Memory reads require two, but keep in mind that other operations may be performed simultaneously.
fetch: op OP_B,B_TOS ;issue read from TOS
op OP_B,B_MEM ;result into TOS
Some more interesting examples:
;------------------------------------------------------------------
; double-indirect memory read
op OP_B,B_TOS ;issue read on TOS
op OP_B,B_MEM ;issue read on memory
op OP_B,B_MEM ;issue read on memory
OP_B,B_TOS ;result in TOS
;------------------------------------------------------------------
; Copy cnt words from src to destination:
;
; (cnt,src,dst--
copy: push ; dst onto return stack
push ; src onto return stack
; keep count on datastack
; D R Mem
.loop: lit 1 ;(cnt,1 src
op OP_ADD,B_TOR,WR,DSPD ;(cnt,src++ src++ issued inc src
op OP_B,B_MEM,RSPD ;(cnt,val, dst read val
op OP_B,B_TOR,WM,DSPD ;(cnt,val dst write store
op OP_ADD,B_1,WR,DSPD ;(cnt,dst++ dst++ inc dst
op OP_SUB,B_1,RSPI ;(cnt-- src
jnz .loop
op OP_B,B_NOS,DSPD, RSPD,RET ;drop 0 cnt and return
;----------------------------------------------------------------
; Pass constants at call site, and return past constant:
jsr qqq
lit constant1
...
qqq: lit 1 ;increment value
op OP_ADD,B_TOR,WR ;read constant1 at [B_TOR], TOR+1
op OP_B,B_MEM ;TOS=constant1
...
op ... RET
;----------------------------------------------------------------
; Return from subroutine with the carry flag intact:
...
jc .return
...
.return:
op OP_AND,B_TOS,RSPD,RET ;C-preserving nop just to return
IO
There are 4 output ports addressable directly in the insturction as W0,W1,W2,W3. TOS is written to the specified port.

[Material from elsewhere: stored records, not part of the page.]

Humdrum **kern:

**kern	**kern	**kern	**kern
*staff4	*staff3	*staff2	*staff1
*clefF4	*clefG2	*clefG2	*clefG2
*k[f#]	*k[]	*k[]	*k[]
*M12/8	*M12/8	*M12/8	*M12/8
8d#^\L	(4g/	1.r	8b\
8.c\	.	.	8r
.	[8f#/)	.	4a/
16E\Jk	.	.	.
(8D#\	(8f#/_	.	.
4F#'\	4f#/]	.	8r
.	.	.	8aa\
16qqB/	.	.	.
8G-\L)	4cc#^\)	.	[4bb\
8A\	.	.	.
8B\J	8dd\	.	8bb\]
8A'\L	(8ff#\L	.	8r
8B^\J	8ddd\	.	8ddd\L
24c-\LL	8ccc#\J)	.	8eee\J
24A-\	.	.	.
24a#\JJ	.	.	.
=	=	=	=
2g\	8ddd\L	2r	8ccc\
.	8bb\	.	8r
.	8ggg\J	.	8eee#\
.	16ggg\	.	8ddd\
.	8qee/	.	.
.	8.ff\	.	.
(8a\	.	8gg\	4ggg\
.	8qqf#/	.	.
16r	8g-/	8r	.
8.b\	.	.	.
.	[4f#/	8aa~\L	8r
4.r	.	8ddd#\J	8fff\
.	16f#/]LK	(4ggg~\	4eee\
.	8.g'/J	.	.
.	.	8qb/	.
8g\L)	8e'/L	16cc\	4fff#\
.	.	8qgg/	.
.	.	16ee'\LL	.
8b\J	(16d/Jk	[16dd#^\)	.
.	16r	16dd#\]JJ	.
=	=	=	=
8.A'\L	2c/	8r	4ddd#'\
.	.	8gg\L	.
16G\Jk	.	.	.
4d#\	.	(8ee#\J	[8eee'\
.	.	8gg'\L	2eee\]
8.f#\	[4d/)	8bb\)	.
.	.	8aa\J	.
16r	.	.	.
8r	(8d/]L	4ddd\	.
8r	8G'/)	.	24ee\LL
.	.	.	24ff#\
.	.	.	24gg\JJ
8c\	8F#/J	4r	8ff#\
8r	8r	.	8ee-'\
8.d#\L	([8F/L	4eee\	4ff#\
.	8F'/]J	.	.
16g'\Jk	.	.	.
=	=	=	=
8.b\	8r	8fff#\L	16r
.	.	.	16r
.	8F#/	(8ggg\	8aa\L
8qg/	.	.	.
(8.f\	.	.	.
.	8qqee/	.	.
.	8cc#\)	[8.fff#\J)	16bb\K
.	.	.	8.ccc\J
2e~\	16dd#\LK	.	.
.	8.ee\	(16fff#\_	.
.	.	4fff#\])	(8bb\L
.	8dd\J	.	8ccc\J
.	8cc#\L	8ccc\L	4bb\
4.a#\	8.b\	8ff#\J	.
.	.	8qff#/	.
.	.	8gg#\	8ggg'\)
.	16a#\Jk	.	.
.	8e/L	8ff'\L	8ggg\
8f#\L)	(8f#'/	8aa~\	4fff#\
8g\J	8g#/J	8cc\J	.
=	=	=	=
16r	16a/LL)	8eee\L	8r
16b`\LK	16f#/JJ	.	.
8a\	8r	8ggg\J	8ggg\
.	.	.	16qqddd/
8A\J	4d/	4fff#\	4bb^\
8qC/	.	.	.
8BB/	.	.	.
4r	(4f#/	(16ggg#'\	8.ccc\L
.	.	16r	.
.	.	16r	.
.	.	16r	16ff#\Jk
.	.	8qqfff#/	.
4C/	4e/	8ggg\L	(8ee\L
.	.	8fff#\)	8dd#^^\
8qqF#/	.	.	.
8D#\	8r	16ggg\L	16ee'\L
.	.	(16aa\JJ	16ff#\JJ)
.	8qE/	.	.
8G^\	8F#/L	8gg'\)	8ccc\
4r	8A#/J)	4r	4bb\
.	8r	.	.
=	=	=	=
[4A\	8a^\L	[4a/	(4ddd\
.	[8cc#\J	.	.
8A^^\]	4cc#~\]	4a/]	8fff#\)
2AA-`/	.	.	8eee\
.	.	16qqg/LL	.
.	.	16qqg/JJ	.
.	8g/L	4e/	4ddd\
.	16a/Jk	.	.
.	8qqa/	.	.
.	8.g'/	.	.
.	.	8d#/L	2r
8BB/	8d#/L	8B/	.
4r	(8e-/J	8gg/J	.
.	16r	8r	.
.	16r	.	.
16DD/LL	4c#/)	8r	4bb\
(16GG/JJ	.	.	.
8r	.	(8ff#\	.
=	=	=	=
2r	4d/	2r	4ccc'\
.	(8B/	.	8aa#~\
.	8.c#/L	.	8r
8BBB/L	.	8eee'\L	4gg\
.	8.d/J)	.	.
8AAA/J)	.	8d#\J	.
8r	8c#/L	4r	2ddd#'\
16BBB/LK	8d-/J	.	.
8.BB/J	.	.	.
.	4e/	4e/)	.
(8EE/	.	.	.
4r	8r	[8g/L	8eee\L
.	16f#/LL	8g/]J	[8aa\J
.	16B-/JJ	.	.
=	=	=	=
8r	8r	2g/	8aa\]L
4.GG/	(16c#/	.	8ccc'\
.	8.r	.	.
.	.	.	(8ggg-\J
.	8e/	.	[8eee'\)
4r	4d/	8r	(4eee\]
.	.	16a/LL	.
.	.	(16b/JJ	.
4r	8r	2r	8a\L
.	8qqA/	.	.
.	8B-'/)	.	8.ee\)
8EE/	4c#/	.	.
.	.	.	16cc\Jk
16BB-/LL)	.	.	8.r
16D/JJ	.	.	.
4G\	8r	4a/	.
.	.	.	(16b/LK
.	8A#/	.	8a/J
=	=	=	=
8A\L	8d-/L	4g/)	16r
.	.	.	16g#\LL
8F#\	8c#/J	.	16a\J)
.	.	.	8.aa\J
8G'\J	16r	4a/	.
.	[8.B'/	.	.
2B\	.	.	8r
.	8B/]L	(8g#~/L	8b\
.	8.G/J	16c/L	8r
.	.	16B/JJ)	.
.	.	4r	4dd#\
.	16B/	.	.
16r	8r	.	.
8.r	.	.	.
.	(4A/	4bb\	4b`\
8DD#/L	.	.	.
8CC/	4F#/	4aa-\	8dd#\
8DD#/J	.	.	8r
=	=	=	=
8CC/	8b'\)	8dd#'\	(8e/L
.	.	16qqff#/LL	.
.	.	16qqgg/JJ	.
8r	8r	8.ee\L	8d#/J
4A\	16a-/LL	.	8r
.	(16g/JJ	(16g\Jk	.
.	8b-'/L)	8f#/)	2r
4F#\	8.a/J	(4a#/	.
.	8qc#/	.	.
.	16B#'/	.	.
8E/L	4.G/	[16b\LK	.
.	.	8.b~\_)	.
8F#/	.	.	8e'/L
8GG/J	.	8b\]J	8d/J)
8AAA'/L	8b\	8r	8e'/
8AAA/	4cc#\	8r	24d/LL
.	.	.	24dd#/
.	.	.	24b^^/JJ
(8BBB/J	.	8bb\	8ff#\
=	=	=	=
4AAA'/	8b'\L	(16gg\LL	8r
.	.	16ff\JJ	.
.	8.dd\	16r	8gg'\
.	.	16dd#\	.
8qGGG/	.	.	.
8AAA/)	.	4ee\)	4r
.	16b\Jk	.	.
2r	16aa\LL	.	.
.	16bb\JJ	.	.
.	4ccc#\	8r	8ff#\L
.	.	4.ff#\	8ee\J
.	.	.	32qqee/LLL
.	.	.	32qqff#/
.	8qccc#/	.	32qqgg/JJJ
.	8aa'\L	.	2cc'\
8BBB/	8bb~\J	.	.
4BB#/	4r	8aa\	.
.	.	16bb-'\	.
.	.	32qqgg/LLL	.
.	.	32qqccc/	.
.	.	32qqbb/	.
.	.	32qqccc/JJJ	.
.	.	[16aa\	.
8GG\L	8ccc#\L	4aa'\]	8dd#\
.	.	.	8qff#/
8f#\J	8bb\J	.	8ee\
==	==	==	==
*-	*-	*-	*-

The ports are allocated as:
UART_RD_ACK 0 ;After reading UART RX, acknowlege
UART_WR 1
LED 3
There is a single 18-bit input port, available as an ALU input, configured as
{FROM_UART[7:0],rxready,txready} status bits are active low
To read the UART, you can:
rx: lit 0 ;(0
rxpoll: op OP_SHR,B_IN ;(in>>1
op OP_SHR,B_TOS ;(in>>2 rxready is in C
jc .l1
lit 0
op OP_B,B_NOS,DSPD,W0,RSPD,RET ;strobe ack0, return
To write UART, check for txready first:
tx: lit 0 ;(char,0 reserve space
txpoll: op OP_SHR,B_IN ;(char,stat
jc txpoll ;(char,stat
op OP_B,B_NOS,DSPD ;(char
op OP_B,B_NOS,DSPD,W1,RSPD,RET ;( output,drop
Notes and Observations
On Nano9K, the system should run up to ~40MHz according to reports, but I haven't tried it faster than ~27
Tugman architecture was my first stab at making a CPU over 10 years ago, originally concieved and sketched out at Tugman State Park in Oregon.
Tradeoffs
ISA design is an excercise in juggling multiple factors. In this case, priority was given to:
- Squeezing WLIW instructions into 18 bits;
- Keeping fMAX to around 40MHz on the slow Nano9K
- Keeping overall resource usage to ~6%
This results in limitations on the muxes used -- adding instructions costs lots in fMAX and resources. Splitting the ALU into ALU_OP and ALU_B creates a lot of possible instructions with minimum costs.